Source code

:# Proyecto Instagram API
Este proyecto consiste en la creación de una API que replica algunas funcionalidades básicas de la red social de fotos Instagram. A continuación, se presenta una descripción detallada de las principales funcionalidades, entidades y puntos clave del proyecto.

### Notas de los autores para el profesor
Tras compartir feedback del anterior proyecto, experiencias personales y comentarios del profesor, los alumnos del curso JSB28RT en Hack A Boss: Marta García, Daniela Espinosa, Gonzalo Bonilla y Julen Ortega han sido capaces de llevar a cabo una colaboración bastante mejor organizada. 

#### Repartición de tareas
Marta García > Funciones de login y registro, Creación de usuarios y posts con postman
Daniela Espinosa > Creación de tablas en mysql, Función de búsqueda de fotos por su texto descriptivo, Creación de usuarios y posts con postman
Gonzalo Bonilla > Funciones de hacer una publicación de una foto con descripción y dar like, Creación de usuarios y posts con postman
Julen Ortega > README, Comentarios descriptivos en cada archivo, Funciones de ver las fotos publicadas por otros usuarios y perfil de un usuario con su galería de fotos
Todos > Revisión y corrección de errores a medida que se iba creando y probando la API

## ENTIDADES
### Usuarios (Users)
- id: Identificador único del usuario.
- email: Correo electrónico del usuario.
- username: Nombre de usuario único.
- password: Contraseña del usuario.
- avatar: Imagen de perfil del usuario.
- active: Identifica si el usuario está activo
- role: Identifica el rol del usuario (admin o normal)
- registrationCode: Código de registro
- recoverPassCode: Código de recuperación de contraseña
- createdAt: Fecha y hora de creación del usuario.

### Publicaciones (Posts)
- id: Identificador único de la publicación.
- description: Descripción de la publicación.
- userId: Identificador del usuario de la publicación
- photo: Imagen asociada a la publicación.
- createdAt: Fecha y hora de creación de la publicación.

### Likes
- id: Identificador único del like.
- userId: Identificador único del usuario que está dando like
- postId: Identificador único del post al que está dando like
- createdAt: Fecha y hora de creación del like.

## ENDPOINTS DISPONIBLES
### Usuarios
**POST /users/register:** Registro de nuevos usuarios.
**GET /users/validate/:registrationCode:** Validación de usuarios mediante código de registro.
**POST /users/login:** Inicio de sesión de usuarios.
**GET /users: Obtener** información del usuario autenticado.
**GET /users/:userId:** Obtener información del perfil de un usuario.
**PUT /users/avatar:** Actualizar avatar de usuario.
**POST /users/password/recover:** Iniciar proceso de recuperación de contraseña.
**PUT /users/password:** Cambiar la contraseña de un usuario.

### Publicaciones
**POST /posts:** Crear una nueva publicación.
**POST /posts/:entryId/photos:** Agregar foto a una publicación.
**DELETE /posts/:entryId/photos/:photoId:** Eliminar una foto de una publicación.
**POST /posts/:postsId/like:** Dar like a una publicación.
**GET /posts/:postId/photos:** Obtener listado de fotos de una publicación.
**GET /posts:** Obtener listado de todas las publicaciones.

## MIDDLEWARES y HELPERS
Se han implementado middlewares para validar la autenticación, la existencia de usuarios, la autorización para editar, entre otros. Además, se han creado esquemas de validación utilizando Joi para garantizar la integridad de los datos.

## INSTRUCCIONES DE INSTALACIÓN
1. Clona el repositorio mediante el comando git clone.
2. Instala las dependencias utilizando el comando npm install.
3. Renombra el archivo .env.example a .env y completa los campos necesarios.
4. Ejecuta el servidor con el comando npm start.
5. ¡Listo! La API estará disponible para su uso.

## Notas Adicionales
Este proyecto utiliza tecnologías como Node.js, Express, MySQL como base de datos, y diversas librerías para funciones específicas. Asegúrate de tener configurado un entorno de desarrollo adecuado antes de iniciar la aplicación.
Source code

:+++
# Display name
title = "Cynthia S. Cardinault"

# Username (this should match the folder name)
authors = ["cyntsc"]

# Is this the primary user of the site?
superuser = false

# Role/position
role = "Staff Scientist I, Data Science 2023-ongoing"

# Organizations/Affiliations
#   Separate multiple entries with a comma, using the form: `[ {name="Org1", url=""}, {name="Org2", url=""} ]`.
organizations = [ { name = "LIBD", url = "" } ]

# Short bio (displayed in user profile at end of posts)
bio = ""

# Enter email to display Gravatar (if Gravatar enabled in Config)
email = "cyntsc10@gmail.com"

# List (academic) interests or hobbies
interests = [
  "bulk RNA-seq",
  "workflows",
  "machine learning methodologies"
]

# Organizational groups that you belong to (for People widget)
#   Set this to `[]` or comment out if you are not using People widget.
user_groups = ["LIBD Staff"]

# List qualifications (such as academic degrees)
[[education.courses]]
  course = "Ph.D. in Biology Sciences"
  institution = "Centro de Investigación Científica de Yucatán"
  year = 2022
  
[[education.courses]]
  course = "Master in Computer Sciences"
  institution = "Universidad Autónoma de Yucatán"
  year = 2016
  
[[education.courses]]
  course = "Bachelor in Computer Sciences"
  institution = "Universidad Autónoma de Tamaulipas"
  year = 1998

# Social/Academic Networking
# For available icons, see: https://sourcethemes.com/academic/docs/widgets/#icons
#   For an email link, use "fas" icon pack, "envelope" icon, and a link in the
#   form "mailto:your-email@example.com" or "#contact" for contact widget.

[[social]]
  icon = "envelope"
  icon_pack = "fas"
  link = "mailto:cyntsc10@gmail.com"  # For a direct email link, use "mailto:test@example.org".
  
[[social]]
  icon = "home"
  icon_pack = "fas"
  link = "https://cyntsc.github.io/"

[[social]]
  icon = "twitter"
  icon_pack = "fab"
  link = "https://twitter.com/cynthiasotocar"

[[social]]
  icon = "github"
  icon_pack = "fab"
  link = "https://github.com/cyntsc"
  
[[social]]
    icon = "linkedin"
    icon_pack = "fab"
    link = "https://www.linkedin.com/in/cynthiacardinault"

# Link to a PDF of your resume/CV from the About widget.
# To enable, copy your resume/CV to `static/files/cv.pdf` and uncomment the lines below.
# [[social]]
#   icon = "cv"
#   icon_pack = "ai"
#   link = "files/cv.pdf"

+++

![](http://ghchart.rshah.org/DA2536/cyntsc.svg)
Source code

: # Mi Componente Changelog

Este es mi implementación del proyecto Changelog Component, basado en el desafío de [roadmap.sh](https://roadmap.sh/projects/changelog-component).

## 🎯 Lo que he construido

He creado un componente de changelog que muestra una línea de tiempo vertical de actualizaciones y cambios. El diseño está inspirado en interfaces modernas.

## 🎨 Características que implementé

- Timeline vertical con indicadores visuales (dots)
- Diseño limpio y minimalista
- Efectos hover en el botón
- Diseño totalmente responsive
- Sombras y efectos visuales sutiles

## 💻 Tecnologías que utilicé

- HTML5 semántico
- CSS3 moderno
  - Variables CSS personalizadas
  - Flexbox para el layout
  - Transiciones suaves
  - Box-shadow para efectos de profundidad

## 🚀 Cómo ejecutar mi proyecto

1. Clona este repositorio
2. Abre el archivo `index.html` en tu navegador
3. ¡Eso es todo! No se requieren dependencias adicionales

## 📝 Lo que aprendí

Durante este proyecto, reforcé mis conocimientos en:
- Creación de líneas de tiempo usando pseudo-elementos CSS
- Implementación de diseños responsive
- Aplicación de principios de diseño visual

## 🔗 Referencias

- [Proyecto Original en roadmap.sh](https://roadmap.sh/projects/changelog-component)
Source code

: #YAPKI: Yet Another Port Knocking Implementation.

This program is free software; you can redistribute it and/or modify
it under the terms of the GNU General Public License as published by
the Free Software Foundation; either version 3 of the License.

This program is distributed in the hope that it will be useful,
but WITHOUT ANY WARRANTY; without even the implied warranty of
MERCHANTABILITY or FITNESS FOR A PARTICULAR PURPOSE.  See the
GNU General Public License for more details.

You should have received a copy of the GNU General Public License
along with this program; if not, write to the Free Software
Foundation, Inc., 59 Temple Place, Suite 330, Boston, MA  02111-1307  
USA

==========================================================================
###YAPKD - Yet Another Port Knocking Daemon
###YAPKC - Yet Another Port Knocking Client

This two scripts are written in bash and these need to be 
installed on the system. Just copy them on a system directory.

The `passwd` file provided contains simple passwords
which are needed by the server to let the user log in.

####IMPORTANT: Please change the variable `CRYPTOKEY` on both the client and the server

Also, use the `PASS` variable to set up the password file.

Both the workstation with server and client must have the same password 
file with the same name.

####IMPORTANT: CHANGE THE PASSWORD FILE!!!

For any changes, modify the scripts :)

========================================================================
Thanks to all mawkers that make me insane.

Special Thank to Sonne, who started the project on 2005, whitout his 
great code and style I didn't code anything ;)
--------------------
▶ _What you should do_
Format the stretch from the start of the records through the line containing "Todos > Revisión" as a numbered list, omitting blank lines.

▶ _Answer area_
1. Source code
2. :# Proyecto Instagram API
3. Este proyecto consiste en la creación de una API que replica algunas funcionalidades básicas de la red social de fotos Instagram. A continuación, se presenta una descripción detallada de las principales funcionalidades, entidades y puntos clave del proyecto.
4. ### Notas de los autores para el profesor
5. Tras compartir feedback del anterior proyecto, experiencias personales y comentarios del profesor, los alumnos del curso JSB28RT en Hack A Boss: Marta García, Daniela Espinosa, Gonzalo Bonilla y Julen Ortega han sido capaces de llevar a cabo una colaboración bastante mejor organizada. 
6. #### Repartición de tareas
7. Marta García > Funciones de login y registro, Creación de usuarios y posts con postman
8. Daniela Espinosa > Creación de tablas en mysql, Función de búsqueda de fotos por su texto descriptivo, Creación de usuarios y posts con postman
9. Gonzalo Bonilla > Funciones de hacer una publicación de una foto con descripción y dar like, Creación de usuarios y posts con postman
10. Julen Ortega > README, Comentarios descriptivos en cada archivo, Funciones de ver las fotos publicadas por otros usuarios y perfil de un usuario con su galería de fotos
11. Todos > Revisión y corrección de errores a medida que se iba creando y probando la API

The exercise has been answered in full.